Mr. Ziemba died on November 5, 2006.  He was born on November 6, 1921 in Detroit; he died one day short of his 85th birthday.

Carl Ziemba was widely known as one of Michigan’s best appellate lawyers, and he ably represented defendants at every level from Detroit Recorder’s Court to the U.S. Supreme Court.  In a series of articles based on a study of criminal appeals published in The Detroit News, Ziemba was singled out as an attorney who worked especially zealously for his clients.  He believed “the constitutional right of anyone, guilty or innocent, has to be protected and that right must be buttressed by vigorous application of the law---even if there’s little money in it for the attorney,” according to a front page article in the News on January 26, 1981.

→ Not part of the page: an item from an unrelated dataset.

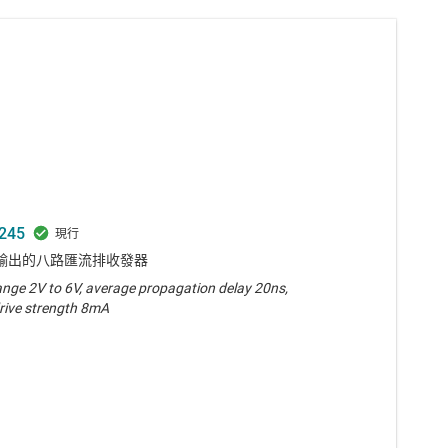
245
態輸出的八路匯流排收發器
ange 2V to 6V, average propagation delay 20ns,
rive strength 8mA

Ziemba was a man who was fascinated by the law, and he often took cases because they offered “a new novel challenging issue.”  He kept copies of every brief he had ever written and was meticulous in keeping current with new rulings from various state appeals and supreme courts.  In addition to the lengthy briefs for which the courts knew him, he was an avid reader and a frustrated author.  Ziemba wrote plays, novels, and poems.  A theater group in Washington produced one of his plays in the 1970s.  Mr. Ziemba was also a painter:  he specialized in oils, and decorated his home with his own works, which a friend described as “Picasso-like.” 

His work took Mr. Ziemba far beyond the Michigan appellate system.  He argued cases in front of the U.S. Court of Appeals for the Sixth and Seventh Circuits and the U.S. Supreme Court.  His appearances in front of the Michigan Supreme Court covered a time frame of 25 years.  Carl Ziemba’s last appearance in front of that court was in 2002.  When he retired from legal work in 2004, the Michigan Supreme Court called him “an appellate institution in the State of Michigan.  His expertise and vigorous advocacy are legendary and the role he played in shaping this state’s criminal jurisprudence is profound.”  Among his landmark cases were Michigan v. Mosley (1977), in which the U.S. Supreme Court addressed  the admission of a defendant’s custodial confession; People v. Aaron (1980) in which the Michigan Supreme Court abolished the common-law felony murder rule; and People v. Konrad (1995) which clarified the meaning of “constructive possession.”

Early in his career, Mr. Ziemba worked for the Prosecutor’s Office in Detroit and for Michigan Senator Philip Hart in Washington, D.C. on refugee and immigration matters.

The only pastime that took him far from his work was travel.  Carl Ziemba traveled widely, including numerous visits to Europe and Asia.  A favorite U.S. destination for him was Santa Barbara, California.  He had just returned from a trip to Germany, Austria, and Sweden when he fell ill.  Mr. Ziemba never married and did not have any children.  His legacy was in his work.  His estate, including numerous law books, is bequeathed to his alma mater, Wayne State University Law School.